To do:
Each record below should be reproduced as it is written, with pictures left out entirely.

Saved data entries:
------------

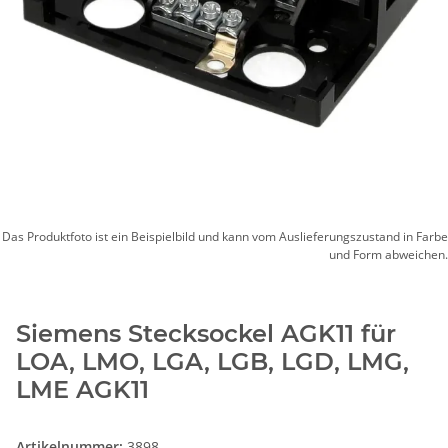
Das Produktfoto ist ein Beispielbild und kann vom Auslieferungszustand in Farbe
und Form abweichen.
Siemens Stecksockel AGK11 für
LOA, LMO, LGA, LGB, LGD, LMG,
LME AGK11
Artikelnummer:
3898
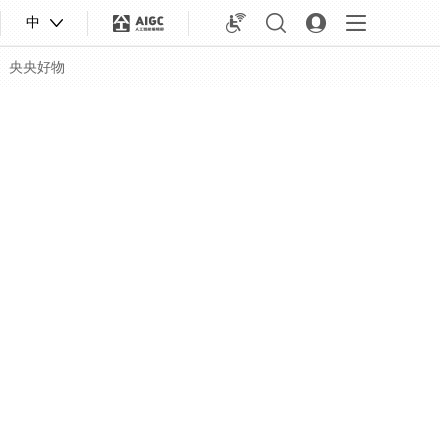
中
央央好物
合体育
亚冬会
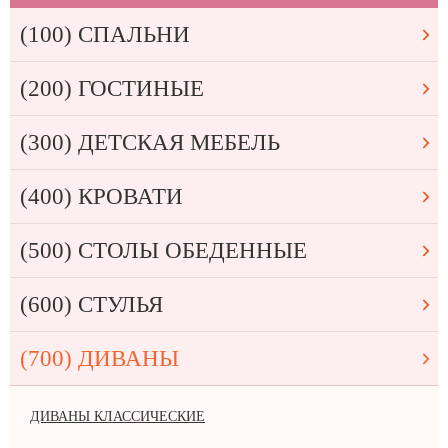
(100) СПАЛЬНИ
(200) ГОСТИНЫЕ
(300) ДЕТСКАЯ МЕБЕЛЬ
(400) КРОВАТИ
(500) СТОЛЫ ОБЕДЕННЫЕ
(600) СТУЛЬЯ
(700) ДИВАНЫ
ДИВАНЫ КЛАССИЧЕСКИЕ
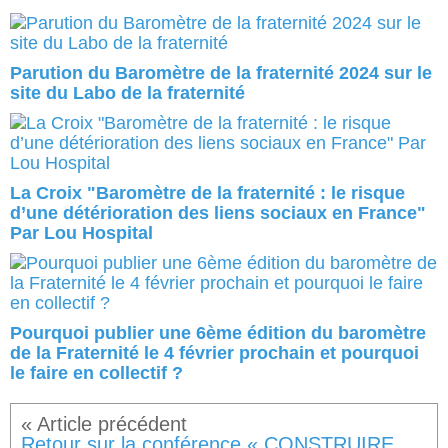
Parution du Baromètre de la fraternité 2024 sur le
site du Labo de la fraternité
La Croix "Baromètre de la fraternité : le risque
d’une détérioration des liens sociaux en France"
Par Lou Hospital
Pourquoi publier une 6ème édition du baromètre
de la Fraternité le 4 février prochain et pourquoi
le faire en collectif ?
Retour sur la conférence « CONSTRUIRE UNE GRANDE MOSQUEE, CONSTRUIRE LA FRATERNITE » le 31 janvier 2024, organisée par le Service diocésain des relations avec les musulmans de Seine Saint Denis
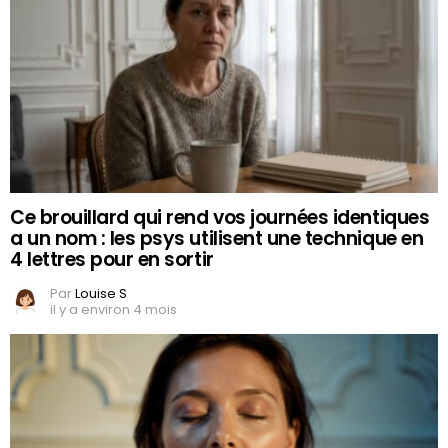
Ce brouillard qui rend vos journées identiques
a un nom : les psys utilisent une technique en
4 lettres pour en sortir
Par
Louise S
il y a environ 4 mois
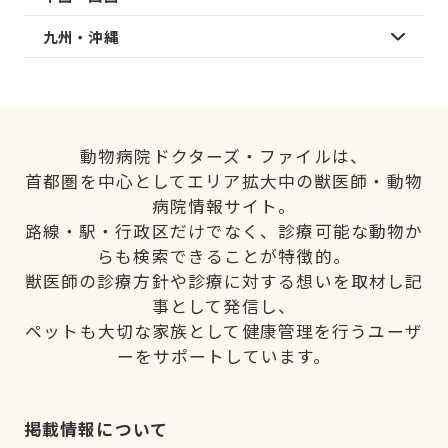
九州・沖縄
動物病院ドクターズ・ファイルは、
首都圏を中心としてエリア拡大中の獣医師・動物
病院情報サイト。
路線・駅・行政区だけでなく、診療可能な動物か
らも検索できることが特徴的。
獣医師の診療方針や診療に対する想いを取材し記
事として発信し、
ペットも大切な家族として健康管理を行うユーザ
ーをサポートしています。
掲載情報について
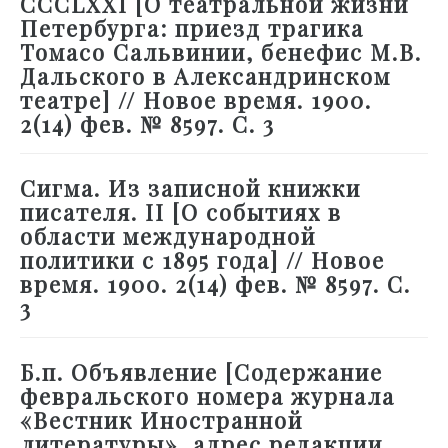
CCCLXXI [О театральной жизни
Петербурга: приезд трагика
Томасо Сальвинии, бенефис М.В.
Дальского в Александринском
театре] // Новое время. 1900.
2(14) фев. № 8597. С. 3
Сигма. Из записной книжки
писателя. II [О событиях в
области международной
политики с 1895 года] // Новое
время. 1900. 2(14) фев. № 8597. С.
3
Б.п. Объявление [Содержание
февральского номера журнала
«Вестник Иностранной
литературы», адрес редакции,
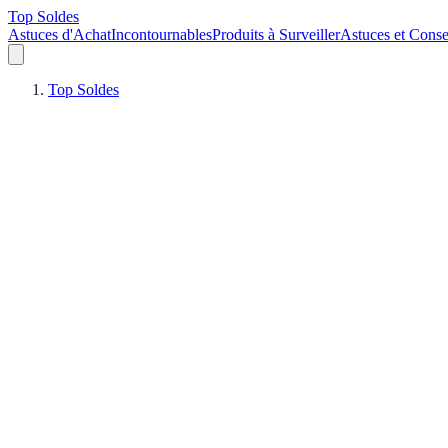
Top Soldes
Astuces d'Achat
Incontournables
Produits à Surveiller
Astuces et Conse
Top Soldes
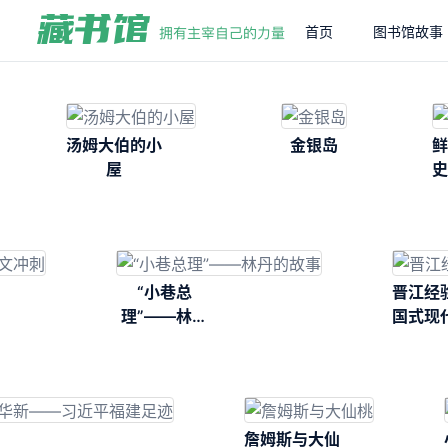
首页
图书馆故事
汤姆大伯的小
金银岛
鲜
屋
史
“小巷总
晋江经
理”——林丹
国式现
的故事
路的县
詹姆斯与大仙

------------

Finished exercise:
Das Produktfoto ist ein Beispielbild und kann vom Auslieferungszustand in Farbe
und Form abweichen.
Siemens Stecksockel AGK11 für
LOA, LMO, LGA, LGB, LGD, LMG,
LME AGK11
Artikelnummer:
3898
中
央央好物
合体育
亚冬会
(100) СПАЛЬНИ
(200) ГОСТИНЫЕ
(300) ДЕТСКАЯ МЕБЕЛЬ
(400) КРОВАТИ
(500) СТОЛЫ ОБЕДЕННЫЕ
(600) СТУЛЬЯ
(700) ДИВАНЫ
ДИВАНЫ КЛАССИЧЕСКИЕ
Parution du Baromètre de la fraternité 2024 sur le
site du Labo de la fraternité
La Croix "Baromètre de la fraternité : le risque
d’une détérioration des liens sociaux en France"
Par Lou Hospital
Pourquoi publier une 6ème édition du baromètre
de la Fraternité le 4 février prochain et pourquoi
le faire en collectif ?
Retour sur la conférence « CONSTRUIRE UNE GRANDE MOSQUEE, CONSTRUIRE LA FRATERNITE » le 31 janvier 2024, organisée par le Service diocésain des relations avec les musulmans de Seine Saint Denis
Ce brouillard qui rend vos journées identiques
a un nom : les psys utilisent une technique en
4 lettres pour en sortir
Par
Louise S
il y a environ 4 mois
九州・沖縄
動物病院ドクターズ・ファイルは、
首都圏を中心としてエリア拡大中の獣医師・動物
病院情報サイト。
路線・駅・行政区だけでなく、診療可能な動物か
らも検索できることが特徴的。
獣医師の診療方針や診療に対する想いを取材し記
事として発信し、
ペットも大切な家族として健康管理を行うユーザ
ーをサポートしています。
掲載情報について
CCCLXXI [О театральной жизни
Петербурга: приезд трагика
Томасо Сальвинии, бенефис М.В.
Дальского в Александринском
театре] // Новое время. 1900.
2(14) фев. № 8597. С. 3
Сигма. Из записной книжки
писателя. II [О событиях в
области международной
политики с 1895 года] // Новое
время. 1900. 2(14) фев. № 8597. С.
3
Б.п. Объявление [Содержание
февральского номера журнала
«Вестник Иностранной
литературы», адрес редакции,
Top Soldes
Astuces d'Achat
Incontournables
Produits à Surveiller
Astuces et Conse
Top Soldes
首页
图书馆故事
汤姆大伯的小
金银岛
鲜
屋
史
“小巷总
晋江经
理”——林丹
国式现
的故事
路的县
詹姆斯与大仙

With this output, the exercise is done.